(SUPPLIED MATERIAL Opens)

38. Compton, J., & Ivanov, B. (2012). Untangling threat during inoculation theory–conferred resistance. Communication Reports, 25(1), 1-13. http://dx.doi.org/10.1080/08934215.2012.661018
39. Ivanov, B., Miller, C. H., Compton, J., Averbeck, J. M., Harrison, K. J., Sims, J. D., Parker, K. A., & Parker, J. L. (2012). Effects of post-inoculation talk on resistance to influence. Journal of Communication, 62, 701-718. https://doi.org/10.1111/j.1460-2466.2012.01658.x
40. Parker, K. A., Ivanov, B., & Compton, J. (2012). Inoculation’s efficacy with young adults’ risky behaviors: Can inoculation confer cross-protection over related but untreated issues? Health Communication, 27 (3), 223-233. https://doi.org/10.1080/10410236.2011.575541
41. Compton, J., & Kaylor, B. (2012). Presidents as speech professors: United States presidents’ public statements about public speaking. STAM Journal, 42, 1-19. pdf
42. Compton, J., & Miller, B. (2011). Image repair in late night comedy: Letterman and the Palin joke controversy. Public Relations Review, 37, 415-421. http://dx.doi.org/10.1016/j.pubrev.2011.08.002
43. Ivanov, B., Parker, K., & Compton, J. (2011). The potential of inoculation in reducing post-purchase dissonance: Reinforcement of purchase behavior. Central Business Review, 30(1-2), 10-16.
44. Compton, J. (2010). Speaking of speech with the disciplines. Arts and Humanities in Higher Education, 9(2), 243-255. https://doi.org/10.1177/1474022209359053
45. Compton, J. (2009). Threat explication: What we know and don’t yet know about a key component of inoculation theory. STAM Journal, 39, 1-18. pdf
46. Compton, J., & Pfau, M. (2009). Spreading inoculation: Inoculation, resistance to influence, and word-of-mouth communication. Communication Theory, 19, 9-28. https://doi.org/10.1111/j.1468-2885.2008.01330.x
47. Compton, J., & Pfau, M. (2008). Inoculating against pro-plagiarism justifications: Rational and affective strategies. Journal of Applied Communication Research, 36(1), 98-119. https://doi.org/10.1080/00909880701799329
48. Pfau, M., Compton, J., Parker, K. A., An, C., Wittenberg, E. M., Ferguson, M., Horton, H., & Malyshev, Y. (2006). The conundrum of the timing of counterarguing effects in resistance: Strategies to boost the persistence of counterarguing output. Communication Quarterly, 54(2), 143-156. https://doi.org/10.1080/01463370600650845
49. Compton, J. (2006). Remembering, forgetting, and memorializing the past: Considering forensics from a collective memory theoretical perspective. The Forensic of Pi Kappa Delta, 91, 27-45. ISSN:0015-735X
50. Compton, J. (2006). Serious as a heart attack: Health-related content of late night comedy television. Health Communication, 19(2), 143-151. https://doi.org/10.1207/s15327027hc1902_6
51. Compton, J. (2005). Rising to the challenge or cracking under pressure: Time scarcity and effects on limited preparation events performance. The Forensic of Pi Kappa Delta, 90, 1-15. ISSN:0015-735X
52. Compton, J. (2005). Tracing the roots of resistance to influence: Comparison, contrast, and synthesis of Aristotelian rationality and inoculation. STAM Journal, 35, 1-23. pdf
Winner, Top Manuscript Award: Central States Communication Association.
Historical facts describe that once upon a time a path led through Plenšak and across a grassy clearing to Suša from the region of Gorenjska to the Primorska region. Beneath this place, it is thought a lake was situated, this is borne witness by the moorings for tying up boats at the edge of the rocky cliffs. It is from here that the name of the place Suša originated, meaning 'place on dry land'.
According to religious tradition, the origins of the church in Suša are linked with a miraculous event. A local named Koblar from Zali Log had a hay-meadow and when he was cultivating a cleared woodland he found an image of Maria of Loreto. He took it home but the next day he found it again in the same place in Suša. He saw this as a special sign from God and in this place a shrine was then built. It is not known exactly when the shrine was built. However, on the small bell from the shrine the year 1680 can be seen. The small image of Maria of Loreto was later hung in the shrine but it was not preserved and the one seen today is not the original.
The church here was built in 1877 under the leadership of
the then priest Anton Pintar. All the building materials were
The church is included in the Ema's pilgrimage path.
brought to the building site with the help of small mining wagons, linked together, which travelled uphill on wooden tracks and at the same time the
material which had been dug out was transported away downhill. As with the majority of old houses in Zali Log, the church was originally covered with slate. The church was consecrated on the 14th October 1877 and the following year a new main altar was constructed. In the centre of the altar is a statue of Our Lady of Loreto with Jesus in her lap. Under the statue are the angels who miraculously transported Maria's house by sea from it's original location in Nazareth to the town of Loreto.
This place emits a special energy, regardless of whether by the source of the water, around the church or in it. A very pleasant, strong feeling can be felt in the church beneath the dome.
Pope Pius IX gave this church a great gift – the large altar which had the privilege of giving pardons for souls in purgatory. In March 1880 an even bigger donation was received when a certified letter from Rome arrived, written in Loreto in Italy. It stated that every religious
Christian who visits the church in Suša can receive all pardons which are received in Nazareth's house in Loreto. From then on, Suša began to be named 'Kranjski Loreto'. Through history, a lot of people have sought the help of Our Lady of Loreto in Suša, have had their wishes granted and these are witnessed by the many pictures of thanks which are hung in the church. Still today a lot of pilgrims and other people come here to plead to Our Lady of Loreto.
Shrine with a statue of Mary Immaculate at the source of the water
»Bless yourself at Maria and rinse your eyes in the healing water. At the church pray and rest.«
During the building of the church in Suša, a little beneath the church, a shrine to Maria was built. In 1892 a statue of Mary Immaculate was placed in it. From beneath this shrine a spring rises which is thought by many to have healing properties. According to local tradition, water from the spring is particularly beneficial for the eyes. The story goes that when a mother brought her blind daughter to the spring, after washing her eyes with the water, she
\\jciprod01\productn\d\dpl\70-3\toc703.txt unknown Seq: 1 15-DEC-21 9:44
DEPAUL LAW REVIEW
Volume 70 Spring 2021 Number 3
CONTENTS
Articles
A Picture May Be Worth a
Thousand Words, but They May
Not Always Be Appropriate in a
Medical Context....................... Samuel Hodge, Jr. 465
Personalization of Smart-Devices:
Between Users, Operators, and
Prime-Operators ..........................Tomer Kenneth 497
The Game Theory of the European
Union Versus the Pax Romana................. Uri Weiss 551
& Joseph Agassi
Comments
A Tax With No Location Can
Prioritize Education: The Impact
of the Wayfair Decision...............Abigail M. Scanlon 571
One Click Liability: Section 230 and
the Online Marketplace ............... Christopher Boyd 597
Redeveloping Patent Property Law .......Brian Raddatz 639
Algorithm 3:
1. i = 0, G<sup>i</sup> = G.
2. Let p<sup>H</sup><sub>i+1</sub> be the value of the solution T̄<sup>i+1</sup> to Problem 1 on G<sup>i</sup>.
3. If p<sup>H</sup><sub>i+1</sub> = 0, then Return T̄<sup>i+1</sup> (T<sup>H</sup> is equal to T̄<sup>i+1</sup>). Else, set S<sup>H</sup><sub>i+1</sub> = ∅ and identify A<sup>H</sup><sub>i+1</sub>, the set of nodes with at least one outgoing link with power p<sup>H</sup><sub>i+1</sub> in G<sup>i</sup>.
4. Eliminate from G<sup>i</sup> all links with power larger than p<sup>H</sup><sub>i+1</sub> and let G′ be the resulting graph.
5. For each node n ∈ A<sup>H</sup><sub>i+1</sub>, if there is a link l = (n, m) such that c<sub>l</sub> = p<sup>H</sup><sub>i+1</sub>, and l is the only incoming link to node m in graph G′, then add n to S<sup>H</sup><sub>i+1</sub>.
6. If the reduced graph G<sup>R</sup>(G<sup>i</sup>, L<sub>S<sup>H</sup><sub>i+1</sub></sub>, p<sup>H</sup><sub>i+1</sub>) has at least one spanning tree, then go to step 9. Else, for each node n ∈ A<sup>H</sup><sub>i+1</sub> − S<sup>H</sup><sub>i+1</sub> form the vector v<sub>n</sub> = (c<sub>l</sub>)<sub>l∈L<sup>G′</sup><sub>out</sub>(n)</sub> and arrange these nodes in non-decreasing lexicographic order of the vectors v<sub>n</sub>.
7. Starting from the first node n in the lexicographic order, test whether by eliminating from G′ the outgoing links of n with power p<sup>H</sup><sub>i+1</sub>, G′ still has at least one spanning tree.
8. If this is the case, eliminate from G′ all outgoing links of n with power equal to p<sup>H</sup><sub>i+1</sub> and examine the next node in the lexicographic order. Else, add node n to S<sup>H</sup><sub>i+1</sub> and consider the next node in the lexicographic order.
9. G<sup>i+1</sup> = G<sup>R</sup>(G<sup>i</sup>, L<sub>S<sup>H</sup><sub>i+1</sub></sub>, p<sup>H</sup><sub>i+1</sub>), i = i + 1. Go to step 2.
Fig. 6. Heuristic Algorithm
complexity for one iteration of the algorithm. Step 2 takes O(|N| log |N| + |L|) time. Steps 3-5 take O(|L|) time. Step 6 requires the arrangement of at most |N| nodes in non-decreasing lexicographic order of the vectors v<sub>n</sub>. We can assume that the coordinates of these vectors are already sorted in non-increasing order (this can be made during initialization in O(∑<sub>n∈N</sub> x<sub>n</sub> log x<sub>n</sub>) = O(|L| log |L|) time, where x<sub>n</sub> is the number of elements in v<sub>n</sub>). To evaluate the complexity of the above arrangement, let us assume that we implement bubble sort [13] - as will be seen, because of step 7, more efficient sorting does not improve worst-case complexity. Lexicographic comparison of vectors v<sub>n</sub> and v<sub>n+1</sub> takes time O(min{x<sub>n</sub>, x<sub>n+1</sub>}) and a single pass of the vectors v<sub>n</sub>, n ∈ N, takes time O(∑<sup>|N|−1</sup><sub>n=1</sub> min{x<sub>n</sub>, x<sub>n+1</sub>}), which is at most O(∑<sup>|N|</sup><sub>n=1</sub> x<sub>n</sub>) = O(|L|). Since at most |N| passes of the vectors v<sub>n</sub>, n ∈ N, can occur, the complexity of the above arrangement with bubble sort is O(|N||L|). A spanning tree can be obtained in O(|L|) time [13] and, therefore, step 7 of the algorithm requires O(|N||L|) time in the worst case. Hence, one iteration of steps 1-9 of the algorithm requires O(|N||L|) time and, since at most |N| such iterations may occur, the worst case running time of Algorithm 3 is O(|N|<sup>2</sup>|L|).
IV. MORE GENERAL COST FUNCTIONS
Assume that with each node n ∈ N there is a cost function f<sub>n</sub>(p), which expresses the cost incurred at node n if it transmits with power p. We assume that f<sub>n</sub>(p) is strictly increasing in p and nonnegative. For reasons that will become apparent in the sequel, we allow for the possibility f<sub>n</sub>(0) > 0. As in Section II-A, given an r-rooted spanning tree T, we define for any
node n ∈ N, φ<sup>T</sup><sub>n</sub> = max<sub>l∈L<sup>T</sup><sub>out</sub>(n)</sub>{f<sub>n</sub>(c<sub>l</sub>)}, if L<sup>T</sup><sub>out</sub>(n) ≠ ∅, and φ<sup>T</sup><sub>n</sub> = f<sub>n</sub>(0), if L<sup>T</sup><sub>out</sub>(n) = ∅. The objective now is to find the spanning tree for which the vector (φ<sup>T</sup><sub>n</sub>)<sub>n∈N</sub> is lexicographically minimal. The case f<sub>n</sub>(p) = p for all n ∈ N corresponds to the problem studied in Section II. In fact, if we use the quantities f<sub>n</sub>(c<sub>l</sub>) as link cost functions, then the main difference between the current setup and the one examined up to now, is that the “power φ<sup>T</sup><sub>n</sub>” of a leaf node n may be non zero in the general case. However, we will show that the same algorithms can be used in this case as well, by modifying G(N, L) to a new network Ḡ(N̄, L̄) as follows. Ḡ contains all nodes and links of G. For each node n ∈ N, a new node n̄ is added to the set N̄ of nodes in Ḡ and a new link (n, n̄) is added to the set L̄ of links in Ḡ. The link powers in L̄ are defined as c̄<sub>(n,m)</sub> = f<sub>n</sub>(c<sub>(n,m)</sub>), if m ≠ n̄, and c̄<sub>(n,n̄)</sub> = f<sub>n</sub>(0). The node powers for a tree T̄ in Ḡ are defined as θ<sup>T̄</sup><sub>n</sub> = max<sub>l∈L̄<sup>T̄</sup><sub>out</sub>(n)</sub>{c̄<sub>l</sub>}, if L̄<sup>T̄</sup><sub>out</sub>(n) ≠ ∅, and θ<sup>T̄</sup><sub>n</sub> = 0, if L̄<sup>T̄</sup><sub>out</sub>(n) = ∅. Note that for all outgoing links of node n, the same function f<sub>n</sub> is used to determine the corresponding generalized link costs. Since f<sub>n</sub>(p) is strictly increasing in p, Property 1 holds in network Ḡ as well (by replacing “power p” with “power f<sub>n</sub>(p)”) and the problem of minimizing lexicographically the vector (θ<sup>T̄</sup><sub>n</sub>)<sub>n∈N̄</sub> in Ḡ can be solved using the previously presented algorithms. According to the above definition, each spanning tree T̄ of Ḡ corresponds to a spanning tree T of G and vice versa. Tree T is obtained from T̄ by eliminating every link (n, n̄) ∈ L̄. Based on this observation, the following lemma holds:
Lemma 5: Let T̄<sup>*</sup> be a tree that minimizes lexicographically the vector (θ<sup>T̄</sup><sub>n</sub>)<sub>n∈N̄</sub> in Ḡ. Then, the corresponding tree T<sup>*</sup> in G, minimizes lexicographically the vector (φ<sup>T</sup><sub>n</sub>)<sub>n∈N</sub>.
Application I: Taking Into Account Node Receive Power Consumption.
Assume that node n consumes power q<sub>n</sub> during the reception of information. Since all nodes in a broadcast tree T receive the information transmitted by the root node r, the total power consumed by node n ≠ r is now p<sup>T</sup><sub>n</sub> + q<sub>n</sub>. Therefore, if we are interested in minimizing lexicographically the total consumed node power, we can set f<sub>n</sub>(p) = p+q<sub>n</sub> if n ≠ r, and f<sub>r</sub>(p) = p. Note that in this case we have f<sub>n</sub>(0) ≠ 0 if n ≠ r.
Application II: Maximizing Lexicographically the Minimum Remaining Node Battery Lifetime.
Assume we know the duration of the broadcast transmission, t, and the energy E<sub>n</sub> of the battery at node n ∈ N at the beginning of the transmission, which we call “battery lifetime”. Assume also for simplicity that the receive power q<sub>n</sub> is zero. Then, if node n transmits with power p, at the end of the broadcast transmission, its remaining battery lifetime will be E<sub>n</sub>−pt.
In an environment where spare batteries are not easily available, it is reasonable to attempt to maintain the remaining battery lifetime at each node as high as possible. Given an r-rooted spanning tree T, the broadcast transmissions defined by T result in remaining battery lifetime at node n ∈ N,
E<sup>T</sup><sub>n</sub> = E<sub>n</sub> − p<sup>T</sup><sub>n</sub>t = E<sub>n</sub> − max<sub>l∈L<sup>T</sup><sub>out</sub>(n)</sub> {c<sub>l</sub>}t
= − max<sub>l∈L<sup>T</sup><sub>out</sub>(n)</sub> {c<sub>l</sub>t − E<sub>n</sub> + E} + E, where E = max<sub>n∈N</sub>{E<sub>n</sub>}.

(SUPPLIED MATERIAL Closes)

WHAT IS REQUIRED:
Using the records above, copy word for word the line with "the then priest", the line with "brought to the", and every line between them.

SOLUTION FOR THIS PROBLEM:
the then priest Anton Pintar. All the building materials were
The church is included in the Ema's pilgrimage path.
brought to the building site with the help of small mining wagons, linked together, which travelled uphill on wooden tracks and at the same time the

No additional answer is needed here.